The detention of Harry Wu, who has testified before the US Senate against the Chinese government, comes at a time when relations between Peking and Washington are under stress. The US last night called on China to release Mr Wu.
China withdrew its ambassador from Washington two weeks ago in protest at a private visit to the United States earlier this month by President Lee Teng-hui of Taiwan, whose claims to sovereignty China scornfully rejects.
Last week, the White House said that it was considering imposing economic sanctions on China after the CIA claimed in a report that China had been selling missile technology to Iran and Pakistan, possibly in contravention of international arms-trade accords.

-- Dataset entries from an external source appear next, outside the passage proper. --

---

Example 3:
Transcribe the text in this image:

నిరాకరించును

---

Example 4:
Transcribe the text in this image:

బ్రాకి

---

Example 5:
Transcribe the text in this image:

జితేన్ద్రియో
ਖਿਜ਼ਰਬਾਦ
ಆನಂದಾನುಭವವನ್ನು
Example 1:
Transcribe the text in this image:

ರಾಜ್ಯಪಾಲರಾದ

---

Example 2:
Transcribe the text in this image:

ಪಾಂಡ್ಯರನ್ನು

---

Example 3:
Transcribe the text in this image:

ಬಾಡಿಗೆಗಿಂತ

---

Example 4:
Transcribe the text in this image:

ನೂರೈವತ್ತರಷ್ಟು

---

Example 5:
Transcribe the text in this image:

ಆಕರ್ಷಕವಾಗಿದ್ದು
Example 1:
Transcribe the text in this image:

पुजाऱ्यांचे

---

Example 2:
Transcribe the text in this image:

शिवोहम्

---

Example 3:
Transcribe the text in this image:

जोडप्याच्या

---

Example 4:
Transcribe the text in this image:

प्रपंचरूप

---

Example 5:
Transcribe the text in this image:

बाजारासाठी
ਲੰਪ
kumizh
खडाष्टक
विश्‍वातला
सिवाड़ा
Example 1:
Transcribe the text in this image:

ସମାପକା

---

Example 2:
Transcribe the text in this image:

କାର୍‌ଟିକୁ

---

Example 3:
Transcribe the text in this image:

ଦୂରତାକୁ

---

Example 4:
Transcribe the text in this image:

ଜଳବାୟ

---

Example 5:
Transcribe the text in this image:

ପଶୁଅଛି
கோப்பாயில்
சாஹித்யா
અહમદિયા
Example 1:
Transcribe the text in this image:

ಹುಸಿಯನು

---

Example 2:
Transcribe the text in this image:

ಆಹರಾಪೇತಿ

A State Department official said yesterday that under a consular agreement, China is supposed to inform the US within 48 hours of the detention of an American citizen.
But while Mr Wu had been detained on 19 June, the US Embassy in Peking had only been notified on 23 June.
A spokesman for the Chinese Foreign Ministry said that Mr Wu, who had spent 25 years in Chinese labour camps before emigrating to the US, had been detained as he tried to enter China from Kazakhstan.
While Mr Wu had a US passport and a valid Chinese visa, he had been detained because of illegal trips that he had made into China last year, the spokesman said. Mr Wu told a US Senate hearing in May that the Chinese authorities regularly removed body parts from prisoners who had been executed and then sold them for up to $30,000 (pounds 18,000) apiece.
The Chinese Foreign Ministry spokesman said yesterday that Mr Wu was being put up in a hotel for free and was undergoing a medical check-up.